Monday, December 11, 2006

Solid Eye, “Live at WFMU, September 13, 1998”

In certain non-essential (but appropriate for the purpose of this discussion) ways, performing free improvisational music is like making a mixtape. By that, I mean that once in a while, you have a case where you follow the the tape's directives perfectly, each moment progressing naturally from the prior one. Yet, at the end of the side, the whole thing just feels…flat.

The classic “I painted myself into a corner” trick.

Sticky shoes and unseemly footprints on the floor are the visual cues for this live recording created for WFMU back in ’98. In terms of coherence, each and every moment progresses naturally from the prior one - nobody's reaching blindly. From the winning ‘50s-sounding “mad scientist electronics” that mark the entrance to the gag-reflex-triggering voice loops that sweep up by the exit, it all follows.

It’s just that somewhere in the middle, the fellas follow each other into one too many quiet, contemplative, textural excursion after another. By minute 12, as they wends their way through thick underbrush made of drifting, lightly processed guitar, you begin to wonder if our guide has led us on wild goose chase, bwana.
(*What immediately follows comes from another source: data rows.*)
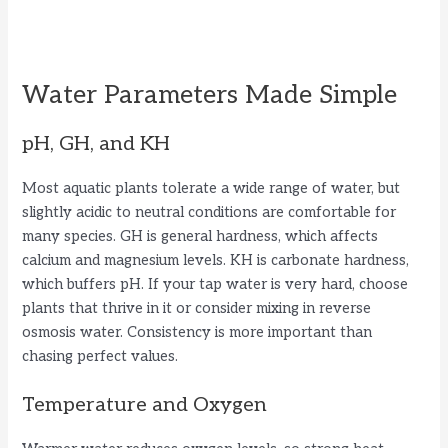
Water Parameters Made Simple
pH, GH, and KH
Most aquatic plants tolerate a wide range of water, but
slightly acidic to neutral conditions are comfortable for
many species. GH is general hardness, which affects
calcium and magnesium levels. KH is carbonate hardness,
which buffers pH. If your tap water is very hard, choose
plants that thrive in it or consider mixing in reverse
osmosis water. Consistency is more important than
chasing perfect values.
Temperature and Oxygen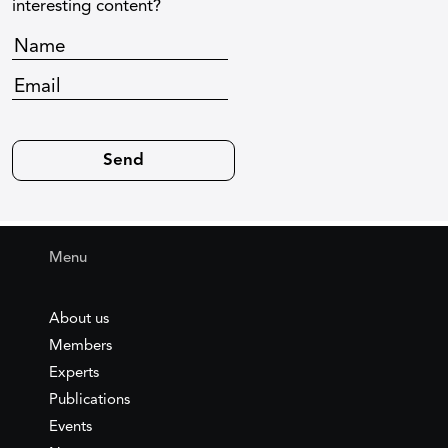
interesting content?
Menu
About us
Members
Experts
Publications
Events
I compare this not to the noisier sides on this set, but to other Solid Eye that I’ve heard. My favorite is the Fruits of Automation CD on WIN Records. I know that those were “composed” songs (or at least “edited improvisations”) so it’s probably a little unfair to pit these two against each other. Still, it’s instructive to see just how focused and manic Solid Eye can be when they actually wear the lab coats authoritatively, unafraid to tell the Gorts and the Garcos when to talk and when to shut the fuck up.